Do you want an active, adventure-focused experience? Or is seeing glorious landscapes your goal? Are you keener on cities and culture than lazing on a beach?

Whatever you decide, bear in mind that most RTW tickets involve flying in and out of major hubs like London, LA, Sydney, Bangkok and Rio de Janeiro; adding more out-of-the-way destinations will increase the cost of the ticket dramatically. Talking to travel agencies that specialise in RTW tickets, such as STA Travel ( or Trailfinders (, is a good idea. They will know the best way to tailor your ticket to meet your needs.

Remember too that you don’t have to do all your travelling by plane. You can fly to New York and then drive to LA to catch your next flight, link Beijing and Moscow via the Trans-Siberian Railway, or even overland it from Egypt to South Africa.

Choose your moment

Sydney Harbour Bridge by Adam J.W.C. Image from Wikimedia Commons.

Weather is a crucial factor on any RTW trip. Land in Sydney in December and you can head straight to the beach; arrive in the northern hemisphere a couple of weeks later and it’ll be the depths of winter.

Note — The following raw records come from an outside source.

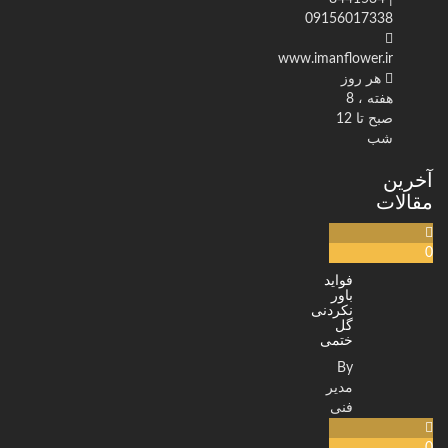
09156017338
www.imanflower.ir
هر روز
هفته ، 8
صبح تا 12
شب
آخرین
مقالات
0
فواید
باور
نکردنی
گل
ختمی
By
مدیر
فنی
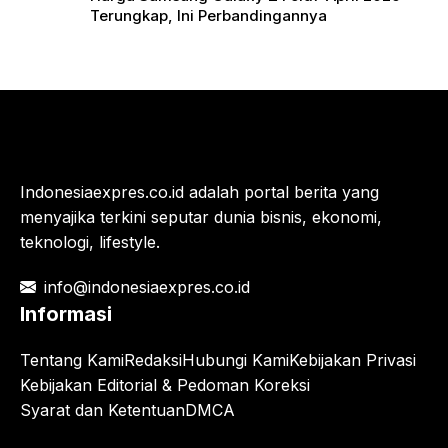
Terungkap, Ini Perbandingannya
Indonesiaexpres.co.id adalah portal berita yang
menyajika terkini seputar dunia bisnis, ekonomi,
teknologi, lifestyle.
info@indonesiaexpres.co.id
Informasi
Tentang Kami
Redaksi
Hubungi Kami
Kebijakan Privasi
Kebijakan Editorial & Pedoman Koreksi
Syarat dan Ketentuan
DMCA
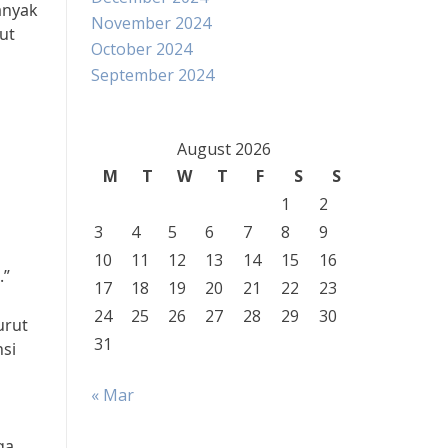
anyak
November 2024
ut
October 2024
September 2024
August 2026
M
T
W
T
F
S
S
1
2
3
4
5
6
7
8
9
10
11
12
13
14
15
16
.”
17
18
19
20
21
22
23
24
25
26
27
28
29
30
urut
31
nsi
« Mar
ga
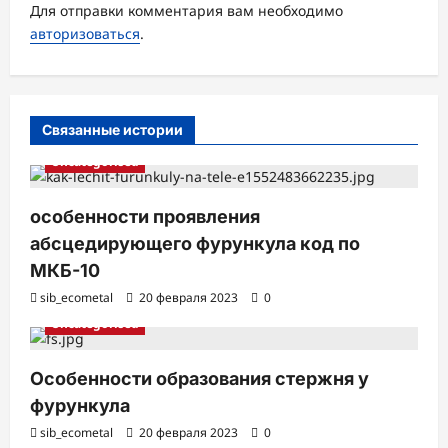
а
Для отправки комментария вам необходимо
авторизоваться
.
п
и
с
Связанные истории
и
Uncategorised
особенности проявления
абсцедирующего фурункула код по
МКБ-10
sib_ecometal
20 февраля 2023
0
Uncategorised
Особенности образования стержня у
фурункула
sib_ecometal
20 февраля 2023
0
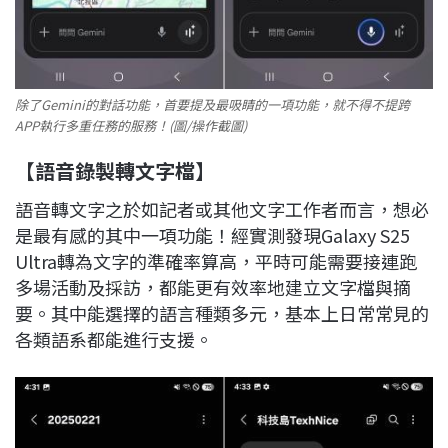
除了Gemini的對話功能，首要提及最吸睛的一項功能，就不得不提跨
APP執行多重任務的服務！(圖/操作截圖)
【語音錄製轉文字檔】
語音轉文字之於如記者或其他文字工作者而言，想必
是最有感的其中一項功能！經實測發現Galaxy S25
Ultra轉為文字的準確率算高，平時可能需要接連跑
多場活動及採訪，都能更有效率地建立文字檔與摘
要。其中能選擇的語言種類多元，基本上日常常見的
各類語系都能進行支援。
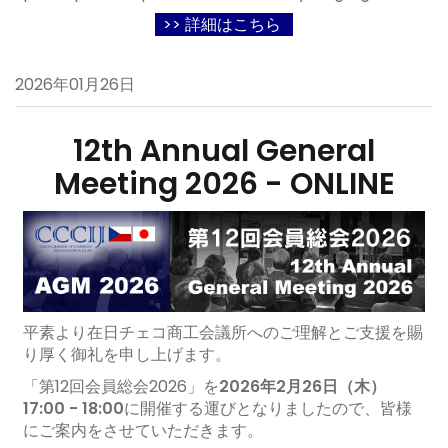
>> 詳細はこちら
2026年01月26日
12th Annual General
Meeting 2026 - ONLINE
平素より在日チェコ商工会議所へのご理解とご支援を賜
り厚く御礼を申し上げます。
「第12回会員総会2026」を
2026年2月26日（木）
17:00 - 18:00
に開催する運びとなりましたので、皆様
にご案内をさせていただきます。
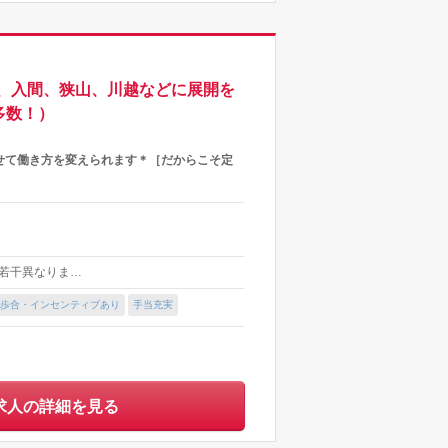
、入間、狭山、川越などに展開を
多数！）
せて働き方を変えられます＊［だからこそ定
より若干異なりま…
歩合・インセンティブあり
手当充実
求人の詳細を見る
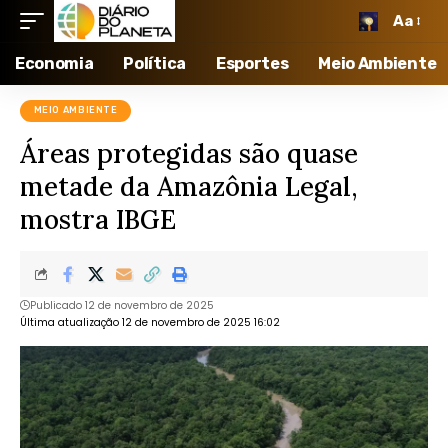
Aa
Economia
Política
Esportes
Meio Ambiente
MEIO AMBIENTE
Áreas protegidas são quase
metade da Amazônia Legal,
mostra IBGE
Publicado 12 de novembro de 2025
Última atualização 12 de novembro de 2025 16:02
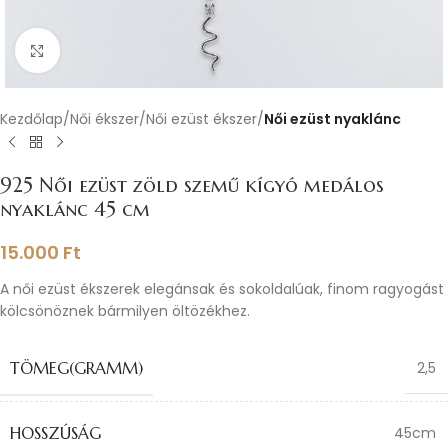
Nagyításhoz kattints ide
Kezdőlap
Női ékszer
Női ezüst ékszer
Női ezüst nyaklánc
925 Női ezüst zöld szemű kígyó medálos
nyaklánc 45 cm
15.000
Ft
A női ezüst ékszerek elegánsak és sokoldalúak, finom ragyogást
kölcsönöznek bármilyen öltözékhez.
TÖMEG(GRAMM)
2,5
HOSSZÚSÁG
45cm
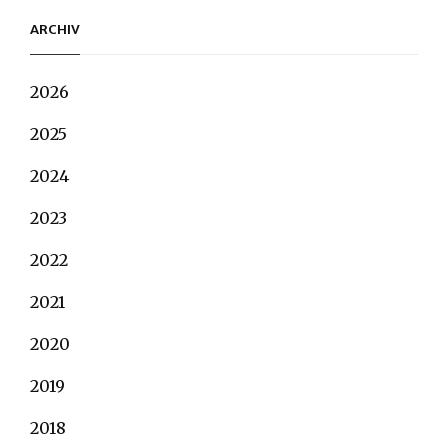
ARCHIV
2026
2025
2024
2023
2022
2021
2020
2019
2018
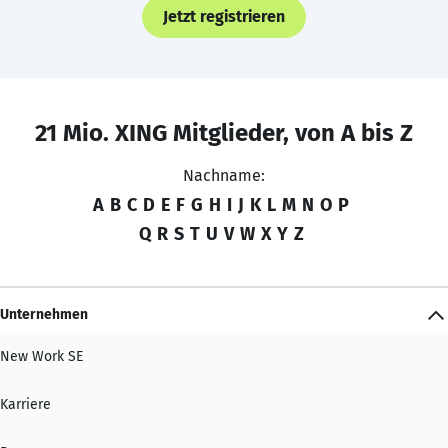
Jetzt registrieren
21 Mio. XING Mitglieder, von A bis Z
Nachname:
A
B
C
D
E
F
G
H
I
J
K
L
M
N
O
P
Q
R
S
T
U
V
W
X
Y
Z
Unternehmen
New Work SE
Karriere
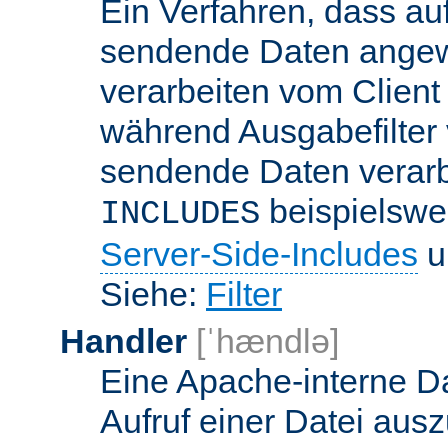
Ein Verfahren, dass a
sendende Daten angewe
verarbeiten vom Client
während Ausgabefilter 
sendende Daten verarbe
beispielswe
INCLUDES
Server-Side-Includes
un
Siehe:
Filter
Handler
[ˈhændlə]
Eine Apache-interne Da
Aufruf einer Datei ausz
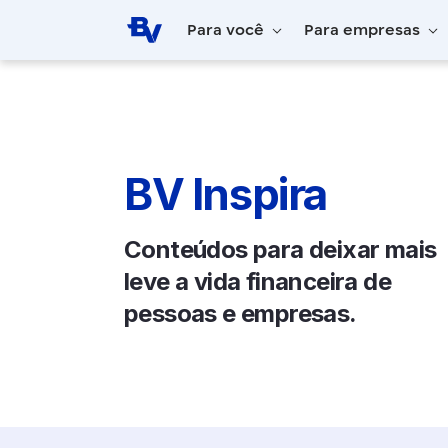
Pular para o Conteúdo principal
Para você
Para empresas
Home
BV Inspira
Início
BV Inspira
Conteúdos para deixar mais
leve a vida financeira de
pessoas e empresas.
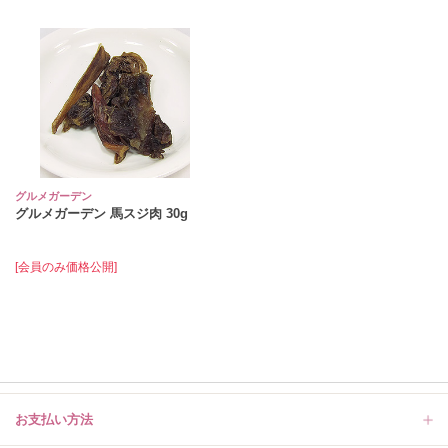
グルメガーデン
グルメガーデン 馬スジ肉 30g
[会員のみ価格公開]
お支払い方法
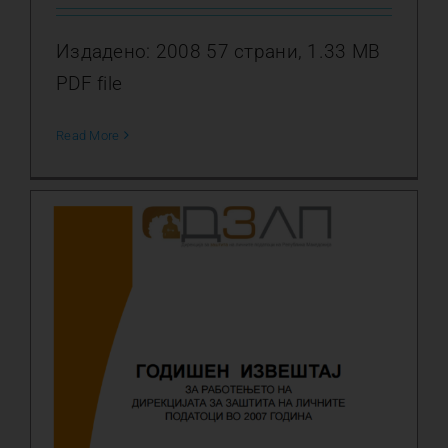
Издадено: 2008 57 страни, 1.33 MB
PDF file
Read More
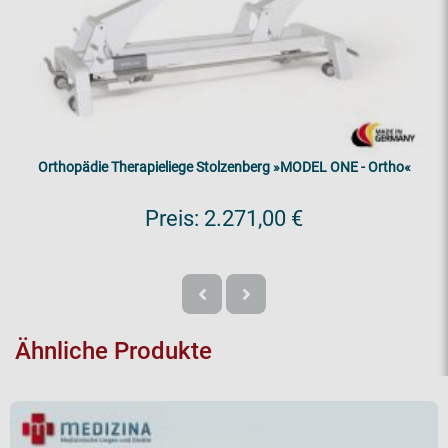
Orthopädie Therapieliege Stolzenberg »MODEL ONE - Ortho«
Preis:
2.271,00 €
Ähnliche Produkte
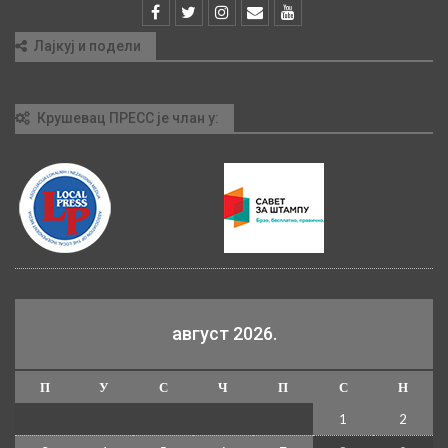
Лајкуј и подели
Крушевац ПРЕСС је члан у:
август 2026.
П
У
С
Ч
П
С
Н
1
2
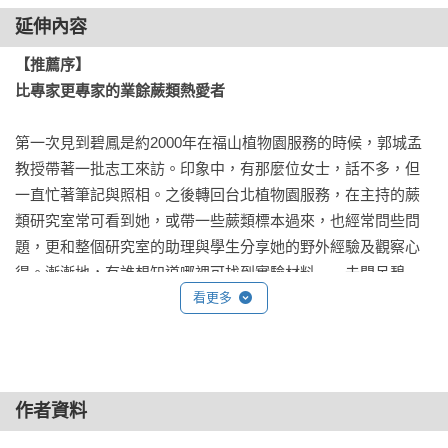
期盼台灣蕨類研究能夠更上一層樓。這段文字深深觸動了我，
延伸內容
使我默默立下心願，想為台灣的蕨類研究累積更多可用的標本
資源。

【推薦序】

比專家更專家的業餘蕨類熱愛者
標本保存是一件耗時又耗力的事，放在家中難免受蟲害。經牟
博士分析與建議後，我決定將標本全數捐贈予林業試驗所標本
第一次見到碧鳳是約2000年在福山植物園服務的時候，郭城孟
館典藏，也因此與林試所蕨類研究室結下善緣。在邱文良老師
教授帶著一批志工來訪。印象中，有那麼位女士，話不多，但
溫文儒雅的帶領下，研究室如同一個互助溫暖的大家庭，是台
一直忙著筆記與照相。之後轉回台北植物園服務，在主持的蕨
灣近年蕨類研究蓬勃發展的重要力量，培養了許多蕨類學者；
類研究室常可看到她，或帶一些蕨類標本過來，也經常問些問
因為有研究團隊的協助和鼓勵，我才能一路走到今天。

題，更和整個研究室的助理與學生分享她的野外經驗及觀察心
得。漸漸地，有誰想知道哪裡可找到實驗材料――去問呂碧
我以一個業餘愛好者的角色，將30年來調查的1,400多條步道名
鳳；有誰想知道某種蕨類的變異狀況――去問呂碧鳳……就這
看更多
錄、記錄的物種資訊與拍攝的25萬張蕨類影像整理於本書。全
樣，她成了蕨類植物的百科全書。

書採用PPG I後續修訂的分類系統，共收錄 40 科、31 亞科、
154 屬，涵蓋 964 種蕨類植物（含 851種與 113未定種）。其中
台灣這塊方寸之地，從海邊到海拔將近4,000公尺的高山，氣候
部分未定種可能為台灣新紀錄，仍待日後研究者進一步釐清。

帶跨越了熱帶、亞熱帶、溫帶與寒帶，造就了各式各樣的地質
作者資料
與地形環境，從而容納了適應不同生育地的萬千樣植物；地理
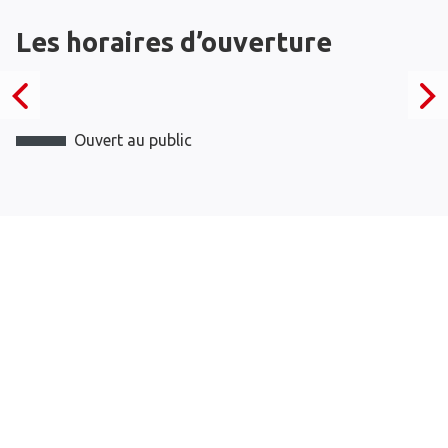
Les horaires d’ouverture
Ouvert au public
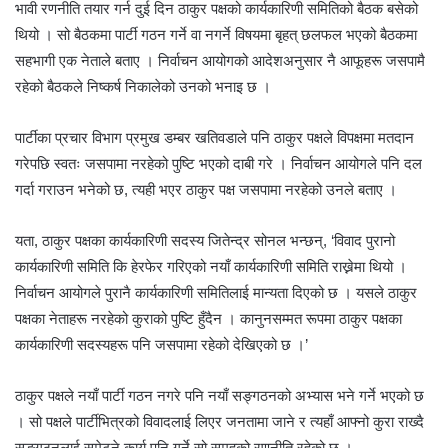
भावी रणनीति तयार गर्न दुई दिन ठाकुर पक्षको कार्यकारिणी समितिको बैठक बसेको
थियो । सो बैठकमा पार्टी गठन गर्ने वा नगर्ने विषयमा बृहत् छलफल भएको बैठकमा
सहभागी एक नेताले बताए । निर्वाचन आयोगको आदेशअनुसार नै आफूहरू जसपामै
रहेको बैठकले निष्कर्ष निकालेको उनको भनाइ छ ।
पार्टीका प्रचार विभाग प्रमुख डम्बर खतिवडाले पनि ठाकुर पक्षले विपक्षमा मतदान
गरेपछि स्वतः जसपामा नरहेको पुष्टि भएको दाबी गरे । निर्वाचन आयोगले पनि दल
गर्दा गराउन भनेको छ, त्यही भएर ठाकुर पक्ष जसपामा नरहेको उनले बताए ।
यता, ठाकुर पक्षका कार्यकारिणी सदस्य जितेन्द्र सोनल भन्छन्, ‘विवाद पुरानो
कार्यकारिणी समिति कि हेरफेर गरिएको नयाँ कार्यकारिणी समिति राख्नेमा थियो ।
निर्वाचन आयोगले पुरानै कार्यकारिणी समितिलाई मान्यता दिएको छ । यसले ठाकुर
पक्षका नेताहरू नरहेको कुराको पुष्टि हुँदैन । कानुनसम्मत रूपमा ठाकुर पक्षका
कार्यकारिणी सदस्यहरू पनि जसपामा रहेको देखिएको छ ।’
ठाकुर पक्षले नयाँ पार्टी गठन नगरे पनि नयाँ सङ्गठनको अभ्यास भने गर्ने भएको छ
। सो पक्षले पार्टीभित्रको विवादलाई लिएर जनतामा जाने र त्यहाँ आफ्नो कुरा राख्दै
सङ्गठनलाई समेट्ने कार्य पनि गर्ने सो समूहको रणनीति रहेको छ ।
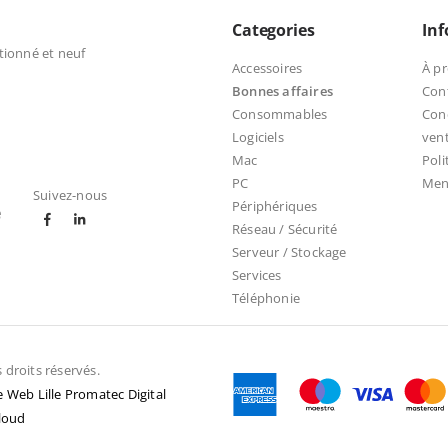
Categories
In
tionné et neuf
Accessoires
À p
Bonnes affaires
Con
Consommables
Cond
Logiciels
ven
Mac
Poli
PC
Ment
Suivez-nous
Périphériques
e
Réseau / Sécurité
Serveur / Stockage
Services
Téléphonie
droits réservés.
 Web Lille Promatec Digital
loud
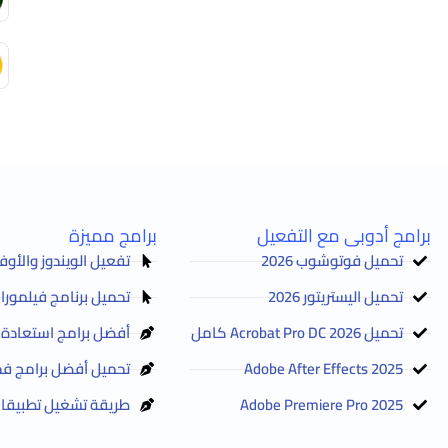
برامج أدوبى مع التفعيل
برامج مميزة
تحميل فوتوشوب 2026
تفعيل الويندوز والأوفيس Activator 2025
تحميل اليستريتور 2026
تحميل برنامج فيلمورا Filmora 2026 مع التفعيل
تحميل Acrobat Pro DC 2026 كامل
أفضل برامج استعادة الم
Adobe After Effects 2025
تحميل أفضل برامج فح
Adobe Premiere Pro 2025
طريقة تشغيل تطبيقات 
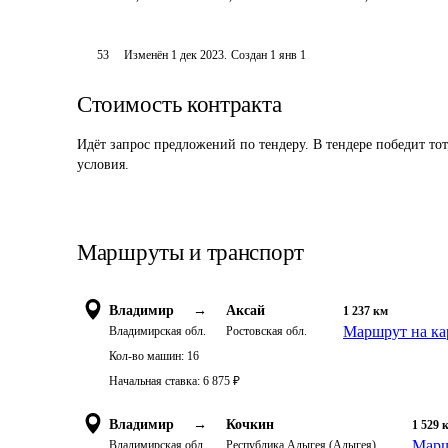
53
Изменён
1 дек 2023
.
Создан
1 янв 1
Стоимость контракта
Идёт запрос предложений по тендеру. В тендере победит то
условия.
Маршруты и транспорт
Владимир
→
Аксай
1 237
км
Маршрут на ка
Владимирская обл.
Ростовская обл.
Кол-во машин:
16
Начальная ставка:
6 875
₽
Владимир
→
Кочкин
1 529
Марш
Владимирская обл.
Республика Адыгея (Адыгея)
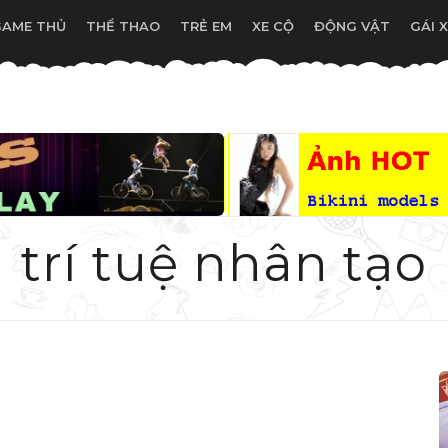
GAME THỦ
THỂ THAO
TRẺ EM
XE CỘ
ĐỘNG VẬT
GÁI 
trí tuệ nhân tạo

While you will never be able to get perfect weather in every destination, plan ahead if you have specific things you want to do. For example, if you’ve got your heart set on diving in the Andaman Sea, or fancy trekking in the Himalaya, don’t arrive in the middle of monsoon season.

Suggested routes: three ideas for your big trip

Everest by Christopher.Michel. Creative Commons Attribution Licence.

For adventure: this route offers everything from deserts and diving to mountains and white-water rafting. Start in London and head east to Delhi and then Nepal for a Himalayan trek. Backtrack overland to India and fly to Bangkok, the gateway for Thailand’s idyllic diving spots.

Move on to New Zealand’s South Island and Queenstown, the adventure capital of the world, where you can try everything from bungee jumping to mountain biking and river-boarding. From there, it’s a short hop to Sydney and Australia’s beaches and deserts. Another flight takes you to LA, from where you can drive Route 66 to the east coast and fly out of New York to London.

Pacific Coast Highway by JCS. Image from Wikimedia Commons.Pacific Coast Highway by JCS

For culture and carnivals: if vibrant city life is more your thing, then try this trip. Fly east from London to Cairo for its markets, museums and the Pyramids. From there, you could take a quick cruise down the Nile to Luxor, before heading south to Cape Town and South Africa, where you can tipple your way along the wine-growing routes just outside the city.

After Cape Town, fly to Hong Kong, perhaps via Bangkok or Singapore. One of the world’s most exciting cities, it’s also an essential destination for foodies. The Chinese capital Beijing is a few hours away by plane, allowing you to set foot on the Great Wall, before you make the long haul across the Pacific to San Francisco, the most European of all American cities.

Then drive the Pacific Coast Highway to LA for a taste of Hollywood high life, before flying south to Rio de Janeiro in time for the carnival. A short journey south is Buenos Aires, cultural capital of South America. From there, travel back to London via New York.

Monk examinations in Myanmar. Image from Wikimedia Commons.

For natural wonders: landscape junkies can take this voyage west through some of the most dramatic scenery – deserts, jungle and mountains – on the planet. Begin in Sydney and make your way across Australia, via the Outback, to Perth, before flying to Bangkok. Travel north to Chiang Mai, or make a diversion to Myanmar, currently the hottest destination in Southeast Asia.

Delhi, the starting point for a journey to the deserts of Rajasthan, is just a hop away from Bangkok. Then it’s time for Africa; a flight to Nairobi and a safari in Kenya. You could then stop off in Cairo before breaking your journey westwards in a European capital.

Afterwards, travel across the Atlantic to Brazil and venture north into the Amazonian rainforests. Back in Rio, fly across the south Pacific to New Zealand’s natural delights, before returning to Sydney.